## Material supplied:
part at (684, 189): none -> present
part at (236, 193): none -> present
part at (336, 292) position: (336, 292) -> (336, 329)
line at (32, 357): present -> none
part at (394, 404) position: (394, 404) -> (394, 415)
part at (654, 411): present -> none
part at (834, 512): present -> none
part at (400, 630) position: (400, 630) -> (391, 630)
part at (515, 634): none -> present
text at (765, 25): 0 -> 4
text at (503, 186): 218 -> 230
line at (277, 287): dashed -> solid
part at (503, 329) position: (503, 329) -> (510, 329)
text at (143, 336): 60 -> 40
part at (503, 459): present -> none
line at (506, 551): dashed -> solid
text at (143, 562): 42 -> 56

## What is asked:
Rewrite the listing, changing every "dashed" to "hidden" and leaving everything else unchanged.

## Answer below:
part at (684, 189): none -> present
part at (236, 193): none -> present
part at (336, 292) position: (336, 292) -> (336, 329)
line at (32, 357): present -> none
part at (394, 404) position: (394, 404) -> (394, 415)
part at (654, 411): present -> none
part at (834, 512): present -> none
part at (400, 630) position: (400, 630) -> (391, 630)
part at (515, 634): none -> present
text at (765, 25): 0 -> 4
text at (503, 186): 218 -> 230
line at (277, 287): hidden -> solid
part at (503, 329) position: (503, 329) -> (510, 329)
text at (143, 336): 60 -> 40
part at (503, 459): present -> none
line at (506, 551): hidden -> solid
text at (143, 562): 42 -> 56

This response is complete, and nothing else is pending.